## What is needed
Print the lines in the listing below starting at the line with "This domain name" and ending at the line with "malasadas, handmade crafts, and local honey.", both included. Reproduce them exactly and omit every picture.

## Data to process
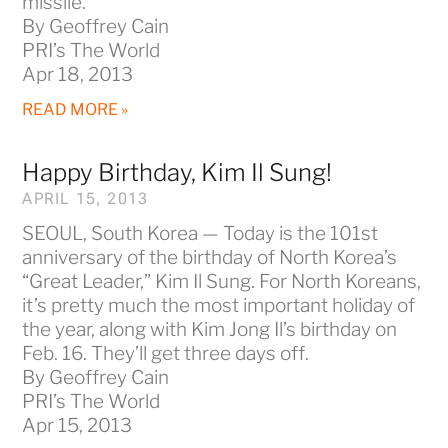
missile.
By Geoffrey Cain
PRI’s The World
Apr 18, 2013
READ MORE »
Happy Birthday, Kim Il Sung!
APRIL 15, 2013
SEOUL, South Korea — Today is the 101st
anniversary of the birthday of North Korea’s
“Great Leader,” Kim Il Sung. For North Koreans,
it’s pretty much the most important holiday of
the year, along with Kim Jong Il’s birthday on
Feb. 16. They’ll get three days off.
By Geoffrey Cain
PRI’s The World
Apr 15, 2013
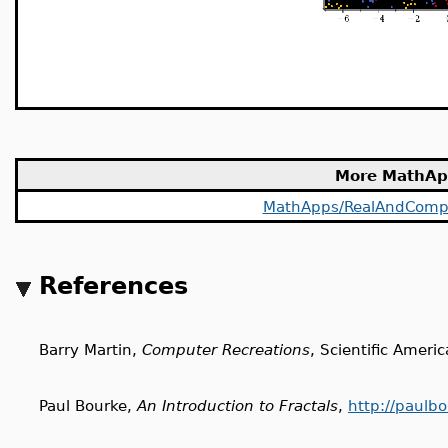
More MathAp
MathApps/RealAndComp
References
Barry Martin,
Computer Recreations
, Scientific Ameri
Paul Bourke,
An Introduction to Fractals
,
http://paulbo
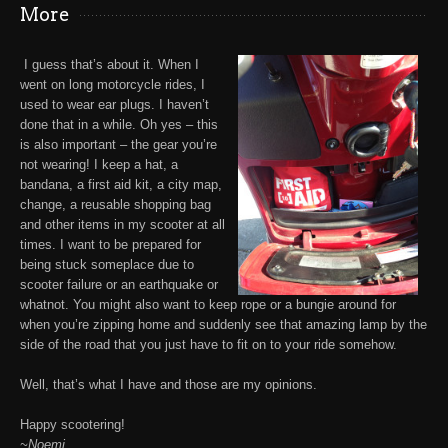
More
I guess that’s about it. When I
went on long motorcycle rides,
I
used to wear ear plugs
. I haven’t
done that in a while. Oh yes – this
is also important – the gear you’re
not wearing!
I keep a hat, a
bandana, a first aid kit, a city map,
change, a reusable shopping bag
and other items in my scooter at all
times.
I want to be prepared for
being stuck someplace due to
scooter failure or an earthquake or
whatnot. You might also want to keep
rope or a bungie
around for
when you’re zipping home and suddenly see that amazing lamp by the
side of the road that you just have to fit on to your ride somehow.
Well, that’s what I have and those are my opinions.
Happy scootering!
~Noemi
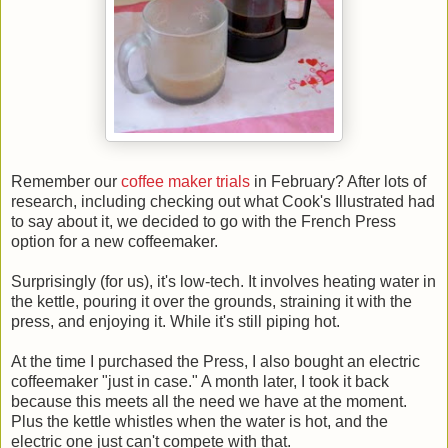
Remember our
coffee maker trials
in February? After lots of
research, including checking out what Cook's Illustrated had
to say about it, we decided to go with the French Press
option for a new coffeemaker.
Surprisingly (for us), it's low-tech. It involves heating water in
the kettle, pouring it over the grounds, straining it with the
press, and enjoying it. While it's still piping hot.
At the time I purchased the Press, I also bought an electric
coffeemaker "just in case." A month later, I took it back
because this meets all the need we have at the moment.
Plus the kettle whistles when the water is hot, and the
electric one just can't compete with that.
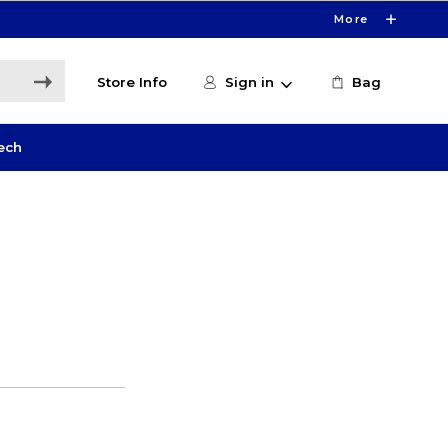
More
Store Info
Sign in
Bag
ech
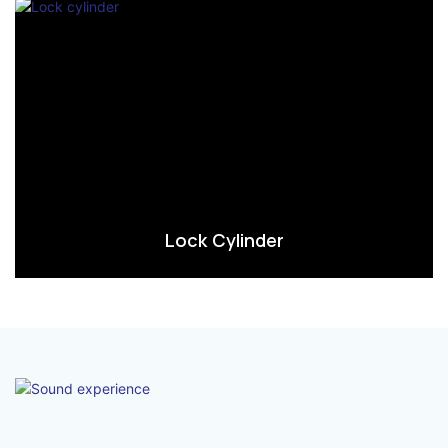
Lock Cylinder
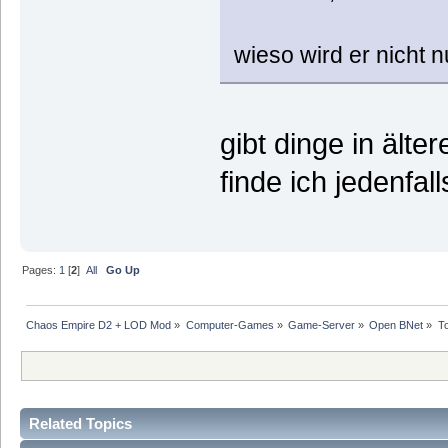
wieso wird er nicht n
gibt dinge in älte
finde ich jedenfal
Pages:
1
[
2
]
All
Go Up
Chaos Empire D2 + LOD Mod
»
Computer-Games
»
Game-Server
»
Open BNet
»
T
Related Topics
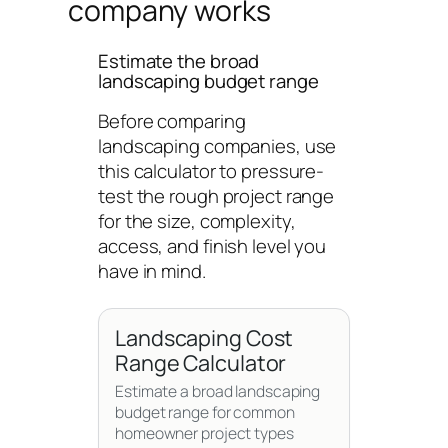
company works
Estimate the broad
landscaping budget range
Before comparing
landscaping companies, use
this calculator to pressure-
test the rough project range
for the size, complexity,
access, and finish level you
have in mind.
Landscaping Cost
Range Calculator
Estimate a broad landscaping
budget range for common
homeowner project types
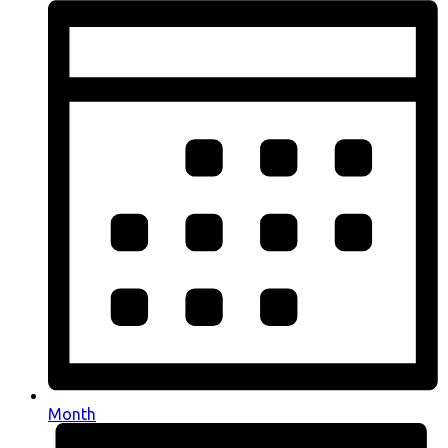
Month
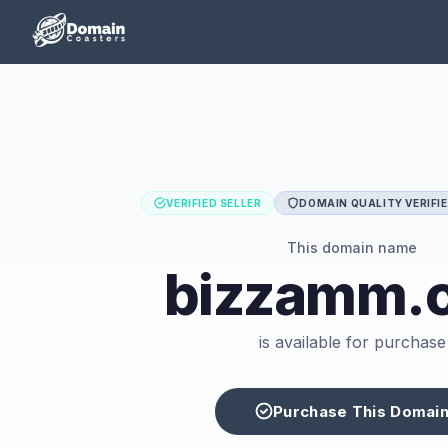
VERIFIED SELLER
DOMAIN QUALITY VERIFI
This domain name
bizzamm.
is available for purchase
Purchase This Domai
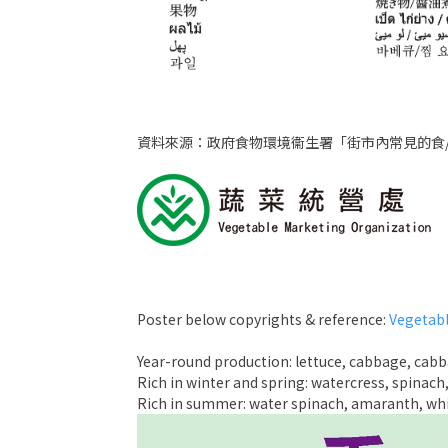
資料來源：政府食物環境衞生署「街市內常見的食
Poster below copyrights & reference:
Vegetabl
Year-round production: lettuce, cabbage, cabb
Rich in winter and spring: watercress, spinach,
Rich in summer: water spinach, amaranth, whit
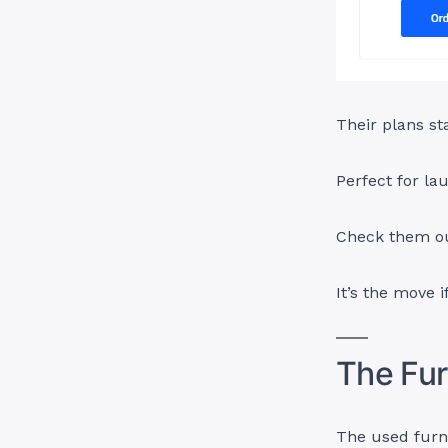
Their plans st
Perfect for lau
Check them o
It’s the move 
The Fur
The used furni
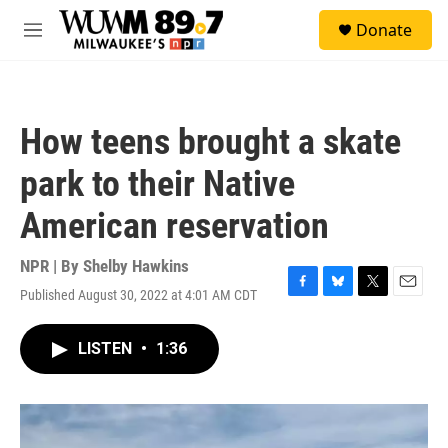
Skip to main content
S
Donate
e
M
a
e
r
n
c
u
h
How teens brought a skate
u
e
park to their Native
r
y
American reservation
NPR | By
Shelby Hawkins
Published August 30, 2022 at 4:01 AM CDT
F
B
T
E
a
l
w
m
c
u
i
a
LISTEN
•
1:36
e
e
t
i
b
s
t
l
o
k
e
o
y
r
k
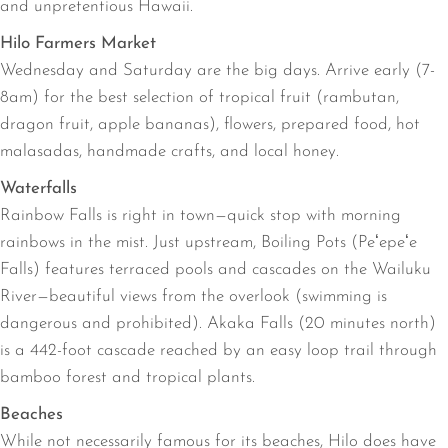
and unpretentious Hawaii.
Hilo Farmers Market
Wednesday and Saturday are the big days. Arrive early (7-
8am) for the best selection of tropical fruit (rambutan,
dragon fruit, apple bananas), flowers, prepared food, hot
malasadas, handmade crafts, and local honey.
Waterfalls
Rainbow Falls is right in town—quick stop with morning
rainbows in the mist. Just upstream, Boiling Pots (Peʻepeʻe
Falls) features terraced pools and cascades on the Wailuku
River—beautiful views from the overlook (swimming is
dangerous and prohibited). Akaka Falls (20 minutes north)
is a 442-foot cascade reached by an easy loop trail through
bamboo forest and tropical plants.
Beaches
While not necessarily famous for its beaches, Hilo does have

## Answer to the exercise
This domain name
bizzamm.
is available for purchase
Purchase This Domai
資料來源：政府食物環境衞生署「街市內常見的食
Poster below copyrights & reference:
Vegetabl
Year-round production: lettuce, cabbage, cabb
Rich in winter and spring: watercress, spinach,
Rich in summer: water spinach, amaranth, whit
Their plans st
Perfect for lau
Check them o
It’s the move 
The Fur
The used furni
Skip to main content
S
Donate
e
M
a
e
r
n
c
u
h
How teens brought a skate
u
e
park to their Native
r
y
American reservation
NPR | By
Shelby Hawkins
Published August 30, 2022 at 4:01 AM CDT
F
B
T
E
a
l
w
m
c
u
i
a
LISTEN
•
1:36
e
e
t
i
b
s
t
l
o
k
e
o
y
r
k
and unpretentious Hawaii.
Hilo Farmers Market
Wednesday and Saturday are the big days. Arrive early (7-
8am) for the best selection of tropical fruit (rambutan,
dragon fruit, apple bananas), flowers, prepared food, hot
malasadas, handmade crafts, and local honey.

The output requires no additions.